You might think that I was bound to say this at some point in this blog, but The Gypsy Baby (1954) is a social comedy just waiting to be brought to life on the television screen. The novel is one of a number by Richmal Crompton which explores the behaviour of others from the perspective of a central figure who does not care about the social conventions and moral dilemmas which plague the lives of those around her. In this novel is Drusilla, a character who is not like William, but nevertheless manages inadvertently to create total chaos. She remains blissfully unaware, or so we are led to believe, of the mayhem around her.

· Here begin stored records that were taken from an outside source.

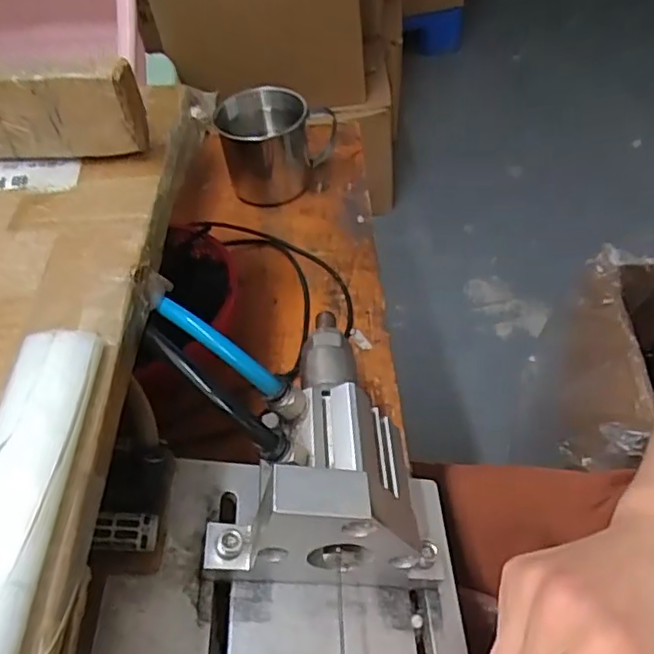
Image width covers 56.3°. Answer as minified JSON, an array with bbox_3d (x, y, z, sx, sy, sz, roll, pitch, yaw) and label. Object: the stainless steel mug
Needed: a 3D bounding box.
[{"bbox_3d":[-0.037,-0.149,0.501,0.093,0.072,0.062,-16,49,-5],"label":"stainless steel mug"}]

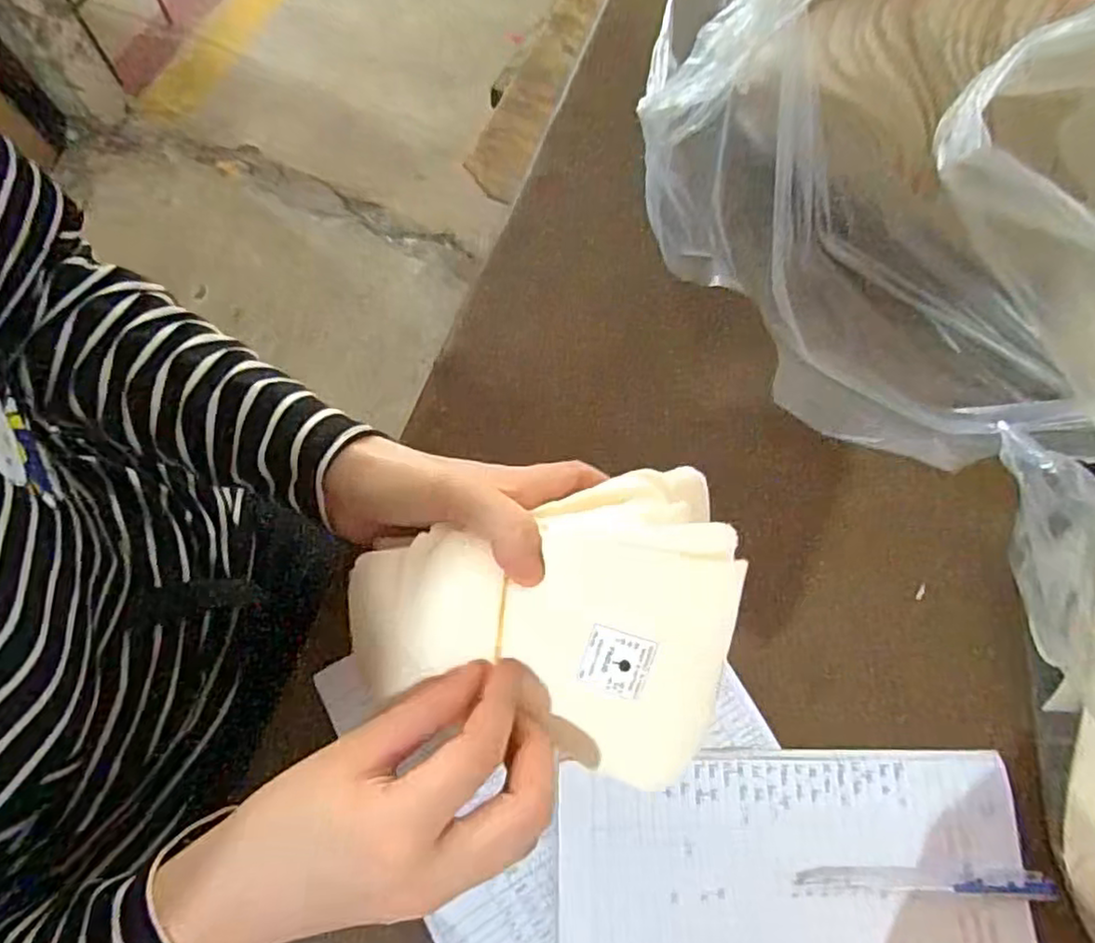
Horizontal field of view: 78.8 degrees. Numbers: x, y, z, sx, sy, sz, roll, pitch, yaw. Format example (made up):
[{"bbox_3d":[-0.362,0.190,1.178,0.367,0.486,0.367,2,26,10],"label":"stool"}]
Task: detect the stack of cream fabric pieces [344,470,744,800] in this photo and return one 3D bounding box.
[{"bbox_3d":[-0.003,0.054,0.302,0.163,0.055,0.118,15,95,11],"label":"stack of cream fabric pieces"}]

Drusilla works for Mrs Medway, the Vicar’s wife, who notices one day that she has the look of a girl who is pregnant, and so it proves. The girl is not sure who is the father of her baby and the expected shock and horror follows immediately. There is subtle social comedy here as the Vicar’s wife’s plans to ‘help’ the girl spiral out of control; more out of control one might argue than the life of her allegedly immoral servant. Drusilla may not know who is the father of her child, but it soon becomes clear that once Mrs Medway has suggested that the child be adopted by someone in the village, she has no idea who is going to be the mother of her child either. Mrs Medway secretly wants to adopt the child herself and her reasons for wanting to do so are presented glibly as an attempt to help, but really she wants to fill the gaping hole left by her own grief at not having had children. Other women in the village also decide that the child will either help to save a failing marriage, or become the focus of a new life which will keep a grown up daughter from leaving home, or fill the gap if she does leave. In another family the apparently homeless child suddenly becomes the answer to another gap left by an older relative who is languishing in prison; they could not possibly invite him to live with them again if a small baby is occupying his room! For this family a life of immoral behaviour can be redeemed if they choose to help the mother and take in her baby, whilst the life of a wayward parent who drinks too much and resorts to crime is expendable.

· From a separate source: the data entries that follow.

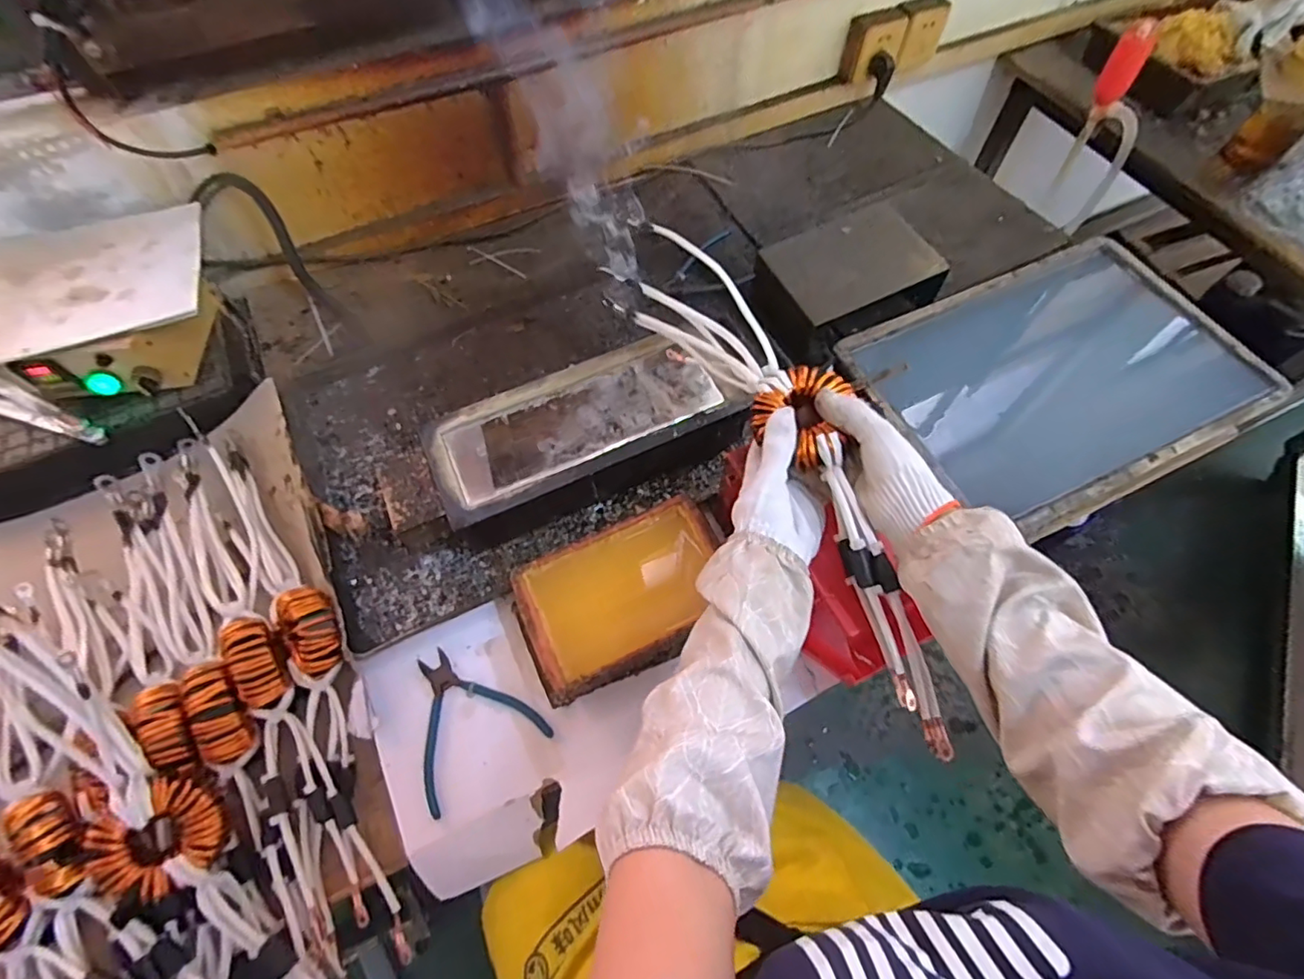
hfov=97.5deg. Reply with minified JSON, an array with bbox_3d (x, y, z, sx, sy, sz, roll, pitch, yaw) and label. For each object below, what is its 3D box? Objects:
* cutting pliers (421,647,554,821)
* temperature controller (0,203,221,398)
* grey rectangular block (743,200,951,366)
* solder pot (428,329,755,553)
[{"bbox_3d":[-0.187,0.220,0.564,0.123,0.006,0.135,-33,66,-15],"label":"cutting pliers"},{"bbox_3d":[-0.649,-0.213,0.689,0.245,0.093,0.204,-16,63,-7],"label":"temperature controller"},{"bbox_3d":[0.259,-0.286,0.790,0.224,0.085,0.153,-26,65,-12],"label":"grey rectangular block"},{"bbox_3d":[-0.060,-0.067,0.662,0.364,0.082,0.158,-20,63,-9],"label":"solder pot"}]

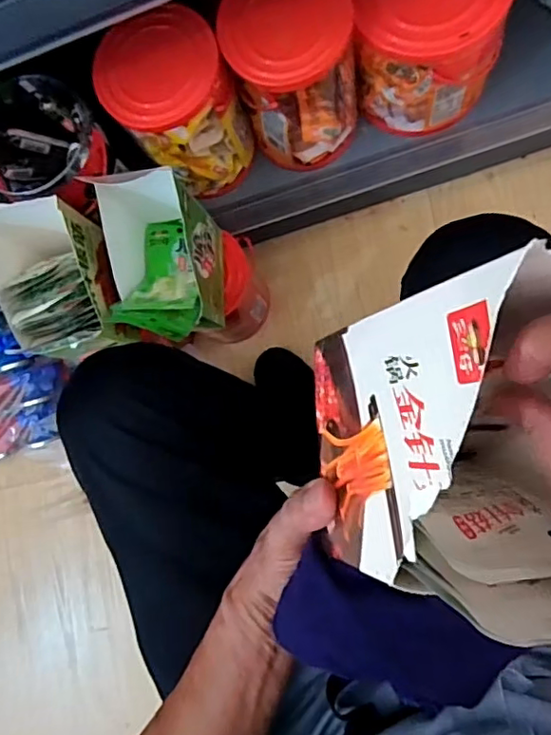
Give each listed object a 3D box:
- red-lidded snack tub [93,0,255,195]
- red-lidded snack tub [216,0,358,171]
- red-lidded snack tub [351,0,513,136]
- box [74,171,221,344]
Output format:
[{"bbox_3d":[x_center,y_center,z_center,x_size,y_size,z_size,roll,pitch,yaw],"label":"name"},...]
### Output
[{"bbox_3d":[-0.106,-0.292,0.646,0.122,0.176,0.120,-1,86,9],"label":"red-lidded snack tub"},{"bbox_3d":[0.024,-0.320,0.625,0.124,0.191,0.110,-18,83,8],"label":"red-lidded snack tub"},{"bbox_3d":[0.165,-0.367,0.615,0.154,0.168,0.142,-1,86,9],"label":"red-lidded snack tub"},{"bbox_3d":[-0.121,-0.111,0.624,0.101,0.148,0.167,-10,84,9],"label":"box"}]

In the meantime, a film director arrives with his crew to make a record of the quiet day to day lives of these moral, upstanding citizens. But who, yes, you guessed it, decides to fall in love with the pregnant girl and finds her life, or at least her physical beauty, surprisingly more interesting than anything else in the village.
Just in case the television series should ever be made, I will hold back and not tell you what happens at the end of the novel.
Drusilla has the temerity to live as she chooses to live, without plans or ambitions for the future. This lack of fear and the ability just to live in the moment might be understood as a lack of intelligence, or, if one is being more tolerant, as a lack of guile. Richmal Crompton could not possibly comment, although what happens in the end suggests that guile and the passions of a moment, whatever form this takes, can get the most conventional of people into an awful lot of trouble.
And, no, Drusilla is not a gypsy. But it is an innocent gypsy baby in the opening scene of the novel who serves as a catalyst for the decision that each woman makes as they ‘lust’ after her baby. It is almost as if this ‘other’ person, this someone from a different world who lives outside the social conventions of village life, is offering something that these women cannot achieve in any other way. This is foolish and serves the social comedy in this novel well, but I would urge any reader not to underestimate Richmal Crompton’s purpose here. Her novels tell different types of stories and she uses a number of styles and structures, but ultimately she has a serious purpose; read, listen and you might learn something, for the lives of ordinary people are never quite what they seem. I will discuss this aspect of her writing further in forthcoming posts.